>>>>

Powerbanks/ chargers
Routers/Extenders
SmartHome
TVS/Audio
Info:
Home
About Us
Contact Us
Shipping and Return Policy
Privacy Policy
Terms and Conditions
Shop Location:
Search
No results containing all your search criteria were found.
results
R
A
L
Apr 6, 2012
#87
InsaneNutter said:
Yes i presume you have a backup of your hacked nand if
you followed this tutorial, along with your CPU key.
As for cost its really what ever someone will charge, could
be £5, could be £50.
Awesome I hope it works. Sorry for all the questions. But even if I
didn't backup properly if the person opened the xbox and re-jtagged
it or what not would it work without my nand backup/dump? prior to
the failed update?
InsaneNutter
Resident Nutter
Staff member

<<<<
>>>>

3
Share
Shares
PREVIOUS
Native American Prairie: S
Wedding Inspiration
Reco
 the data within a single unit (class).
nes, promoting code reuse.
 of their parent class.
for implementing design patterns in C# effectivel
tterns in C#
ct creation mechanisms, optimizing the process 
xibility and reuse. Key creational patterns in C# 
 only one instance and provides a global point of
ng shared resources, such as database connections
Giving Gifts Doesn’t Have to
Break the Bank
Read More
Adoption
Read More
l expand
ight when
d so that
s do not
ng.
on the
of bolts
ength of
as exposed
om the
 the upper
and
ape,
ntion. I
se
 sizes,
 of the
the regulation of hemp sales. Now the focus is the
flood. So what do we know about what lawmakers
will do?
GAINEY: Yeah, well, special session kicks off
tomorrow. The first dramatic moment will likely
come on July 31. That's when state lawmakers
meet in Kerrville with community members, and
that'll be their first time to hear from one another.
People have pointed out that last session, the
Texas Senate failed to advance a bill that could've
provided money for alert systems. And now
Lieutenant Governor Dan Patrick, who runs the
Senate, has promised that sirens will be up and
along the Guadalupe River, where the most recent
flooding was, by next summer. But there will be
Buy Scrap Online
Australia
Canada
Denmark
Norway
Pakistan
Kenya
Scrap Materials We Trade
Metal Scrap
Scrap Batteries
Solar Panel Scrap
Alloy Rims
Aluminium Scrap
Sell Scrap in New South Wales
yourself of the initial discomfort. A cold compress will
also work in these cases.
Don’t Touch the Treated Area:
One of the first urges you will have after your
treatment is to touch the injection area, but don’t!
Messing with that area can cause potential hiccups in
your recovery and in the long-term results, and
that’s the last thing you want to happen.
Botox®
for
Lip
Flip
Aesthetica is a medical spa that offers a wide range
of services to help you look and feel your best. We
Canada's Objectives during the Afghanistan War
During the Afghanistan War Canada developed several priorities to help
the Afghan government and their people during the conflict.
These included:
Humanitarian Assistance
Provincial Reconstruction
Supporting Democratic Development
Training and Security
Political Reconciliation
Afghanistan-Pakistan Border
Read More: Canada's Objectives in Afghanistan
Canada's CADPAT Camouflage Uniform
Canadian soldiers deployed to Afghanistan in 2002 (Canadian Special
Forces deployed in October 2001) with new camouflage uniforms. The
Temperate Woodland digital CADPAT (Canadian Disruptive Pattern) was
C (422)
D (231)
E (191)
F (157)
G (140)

<<<<
>>>>

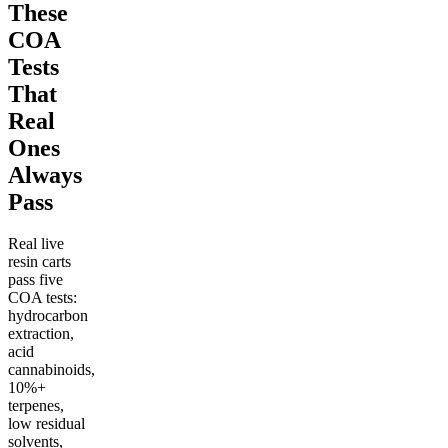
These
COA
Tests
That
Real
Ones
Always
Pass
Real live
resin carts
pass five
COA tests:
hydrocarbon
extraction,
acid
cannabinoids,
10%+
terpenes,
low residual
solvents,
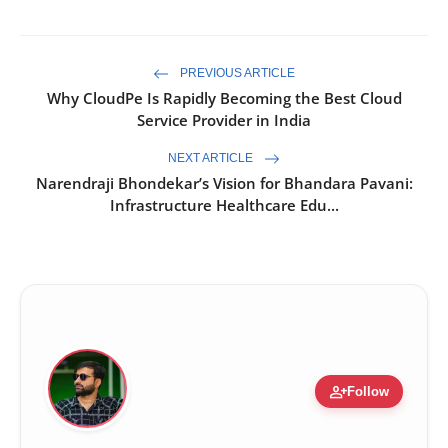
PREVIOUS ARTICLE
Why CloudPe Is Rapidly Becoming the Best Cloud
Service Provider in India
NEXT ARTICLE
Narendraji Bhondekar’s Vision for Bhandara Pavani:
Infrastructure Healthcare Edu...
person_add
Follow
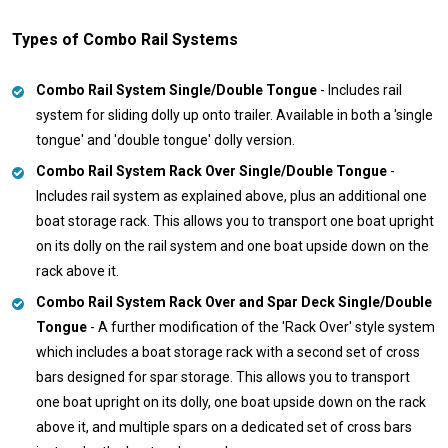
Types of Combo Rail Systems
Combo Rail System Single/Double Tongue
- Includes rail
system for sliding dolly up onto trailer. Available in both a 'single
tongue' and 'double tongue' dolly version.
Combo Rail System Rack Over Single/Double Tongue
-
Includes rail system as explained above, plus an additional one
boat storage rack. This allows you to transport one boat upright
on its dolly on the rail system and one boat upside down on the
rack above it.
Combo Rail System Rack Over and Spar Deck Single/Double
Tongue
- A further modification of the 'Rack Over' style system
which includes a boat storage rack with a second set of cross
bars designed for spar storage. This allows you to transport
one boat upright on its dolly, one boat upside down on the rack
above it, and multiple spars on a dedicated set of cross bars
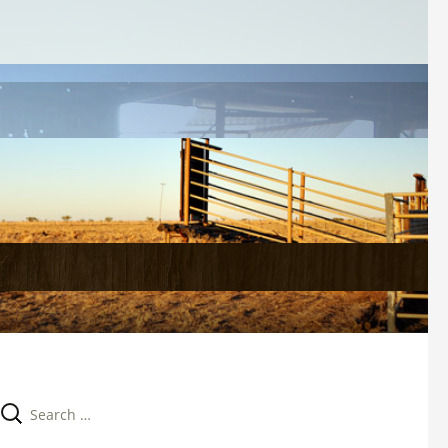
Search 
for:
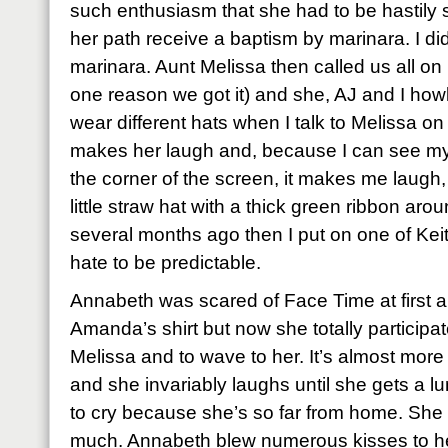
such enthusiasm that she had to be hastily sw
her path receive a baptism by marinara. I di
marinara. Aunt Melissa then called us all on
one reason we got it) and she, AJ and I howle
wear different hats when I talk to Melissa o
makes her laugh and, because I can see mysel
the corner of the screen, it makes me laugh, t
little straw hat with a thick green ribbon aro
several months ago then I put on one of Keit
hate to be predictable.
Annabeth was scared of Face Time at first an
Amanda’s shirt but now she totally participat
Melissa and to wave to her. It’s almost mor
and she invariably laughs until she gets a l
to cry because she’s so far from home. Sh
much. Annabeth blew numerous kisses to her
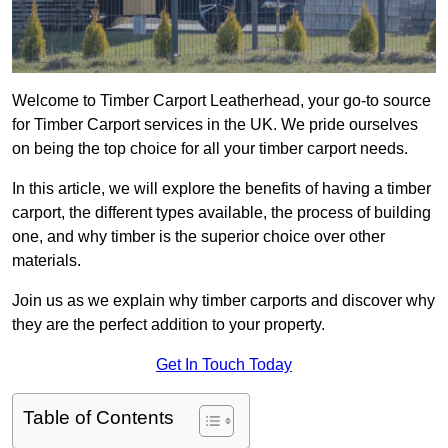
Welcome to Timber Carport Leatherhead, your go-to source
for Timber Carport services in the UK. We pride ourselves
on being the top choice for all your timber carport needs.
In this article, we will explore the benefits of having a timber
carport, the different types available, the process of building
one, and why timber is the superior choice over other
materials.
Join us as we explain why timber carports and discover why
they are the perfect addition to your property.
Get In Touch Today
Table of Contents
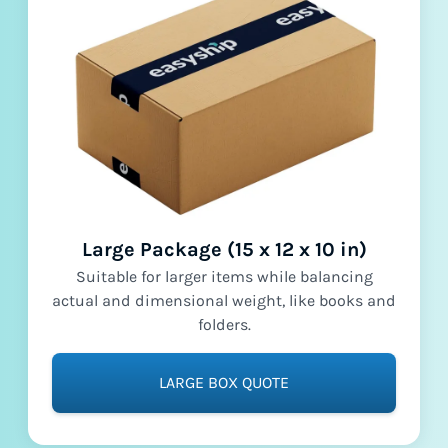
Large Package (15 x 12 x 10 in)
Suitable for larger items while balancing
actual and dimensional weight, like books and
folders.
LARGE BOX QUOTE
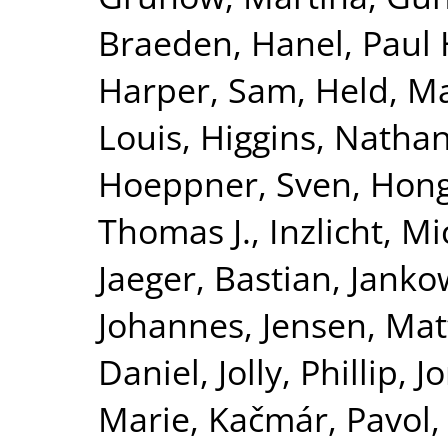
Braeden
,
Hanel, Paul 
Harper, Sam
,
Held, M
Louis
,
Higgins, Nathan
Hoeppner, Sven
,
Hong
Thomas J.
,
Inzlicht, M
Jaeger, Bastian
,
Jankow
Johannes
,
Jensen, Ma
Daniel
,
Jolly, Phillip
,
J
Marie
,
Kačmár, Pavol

<<<<

> _TASK TO COMPLETE_: Filter the data above, keeping every line that contains the string "from". Matching is case-sensitive.

> _OUTPUT BELOW_:
that'll be their first time to hear from one another.
to cry because she’s so far from home. Sh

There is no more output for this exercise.